● EXTRACTED INFORMATION:

--*--

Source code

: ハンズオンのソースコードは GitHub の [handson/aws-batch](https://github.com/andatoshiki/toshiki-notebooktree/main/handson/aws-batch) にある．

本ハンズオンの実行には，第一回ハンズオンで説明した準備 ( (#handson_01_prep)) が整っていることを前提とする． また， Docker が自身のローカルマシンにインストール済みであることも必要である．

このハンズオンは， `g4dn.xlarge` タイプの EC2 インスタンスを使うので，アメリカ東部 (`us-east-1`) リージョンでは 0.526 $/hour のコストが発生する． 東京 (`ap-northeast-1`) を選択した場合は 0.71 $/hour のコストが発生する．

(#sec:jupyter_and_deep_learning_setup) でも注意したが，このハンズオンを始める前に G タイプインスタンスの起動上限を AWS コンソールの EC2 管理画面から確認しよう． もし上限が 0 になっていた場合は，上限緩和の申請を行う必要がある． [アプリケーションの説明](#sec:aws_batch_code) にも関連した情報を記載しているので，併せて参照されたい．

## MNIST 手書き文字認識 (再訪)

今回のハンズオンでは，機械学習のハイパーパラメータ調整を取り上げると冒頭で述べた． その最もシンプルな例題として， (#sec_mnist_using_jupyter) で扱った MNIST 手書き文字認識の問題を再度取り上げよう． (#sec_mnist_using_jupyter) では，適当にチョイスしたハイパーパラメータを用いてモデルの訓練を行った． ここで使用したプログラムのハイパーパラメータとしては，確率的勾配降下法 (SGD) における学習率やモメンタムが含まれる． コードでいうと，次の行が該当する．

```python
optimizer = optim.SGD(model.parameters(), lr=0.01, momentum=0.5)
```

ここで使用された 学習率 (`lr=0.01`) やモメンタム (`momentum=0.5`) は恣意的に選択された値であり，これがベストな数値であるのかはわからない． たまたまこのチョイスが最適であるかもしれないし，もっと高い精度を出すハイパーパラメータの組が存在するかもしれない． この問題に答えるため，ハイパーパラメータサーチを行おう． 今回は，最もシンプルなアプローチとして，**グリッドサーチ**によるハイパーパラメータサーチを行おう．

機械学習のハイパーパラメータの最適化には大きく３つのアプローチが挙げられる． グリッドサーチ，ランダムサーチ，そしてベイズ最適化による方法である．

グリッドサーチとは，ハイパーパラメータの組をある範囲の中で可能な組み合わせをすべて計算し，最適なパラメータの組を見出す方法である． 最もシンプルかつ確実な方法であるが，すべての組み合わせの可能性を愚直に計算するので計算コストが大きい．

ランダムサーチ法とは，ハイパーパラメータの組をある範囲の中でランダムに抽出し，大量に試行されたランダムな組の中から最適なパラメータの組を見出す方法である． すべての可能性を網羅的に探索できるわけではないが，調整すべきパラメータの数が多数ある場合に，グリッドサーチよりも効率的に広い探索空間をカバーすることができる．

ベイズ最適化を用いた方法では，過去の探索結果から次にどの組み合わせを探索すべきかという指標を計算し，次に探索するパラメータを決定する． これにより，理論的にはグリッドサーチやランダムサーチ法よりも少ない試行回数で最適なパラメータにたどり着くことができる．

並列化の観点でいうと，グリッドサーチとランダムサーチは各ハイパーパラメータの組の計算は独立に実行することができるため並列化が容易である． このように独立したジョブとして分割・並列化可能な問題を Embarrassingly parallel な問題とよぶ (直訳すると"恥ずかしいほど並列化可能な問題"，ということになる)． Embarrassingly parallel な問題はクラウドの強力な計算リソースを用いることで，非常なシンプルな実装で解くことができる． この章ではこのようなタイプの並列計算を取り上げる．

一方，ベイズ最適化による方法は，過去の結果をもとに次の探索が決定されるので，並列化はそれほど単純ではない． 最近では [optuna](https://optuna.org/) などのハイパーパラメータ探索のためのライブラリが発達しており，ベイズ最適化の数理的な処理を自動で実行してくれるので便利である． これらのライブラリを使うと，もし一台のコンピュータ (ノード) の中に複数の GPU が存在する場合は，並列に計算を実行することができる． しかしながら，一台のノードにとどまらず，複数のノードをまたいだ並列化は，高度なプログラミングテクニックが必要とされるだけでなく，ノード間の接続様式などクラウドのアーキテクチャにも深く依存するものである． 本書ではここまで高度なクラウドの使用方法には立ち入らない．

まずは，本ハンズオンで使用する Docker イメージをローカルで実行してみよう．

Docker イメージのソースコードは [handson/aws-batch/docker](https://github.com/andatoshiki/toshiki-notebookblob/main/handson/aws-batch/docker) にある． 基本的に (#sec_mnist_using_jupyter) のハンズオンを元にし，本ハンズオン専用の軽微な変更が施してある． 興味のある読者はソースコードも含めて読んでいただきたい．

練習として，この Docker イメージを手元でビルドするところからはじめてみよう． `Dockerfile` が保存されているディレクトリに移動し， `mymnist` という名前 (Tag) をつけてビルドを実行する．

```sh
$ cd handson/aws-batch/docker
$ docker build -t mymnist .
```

--*--

● YOUR ASSIGNMENT:
Lines to set down from above: the line with "本ハンズオンの実行には，第一回ハンズオンで説明した準備 ( (#handson_01_prep))", the line with "0.71 $/hour のコストが発生する．", and every line between, each exactly as written.

● REPLY:
本ハンズオンの実行には，第一回ハンズオンで説明した準備 ( (#handson_01_prep)) が整っていることを前提とする． また， Docker が自身のローカルマシンにインストール済みであることも必要である．

このハンズオンは， `g4dn.xlarge` タイプの EC2 インスタンスを使うので，アメリカ東部 (`us-east-1`) リージョンでは 0.526 $/hour のコストが発生する． 東京 (`ap-northeast-1`) を選択した場合は 0.71 $/hour のコストが発生する．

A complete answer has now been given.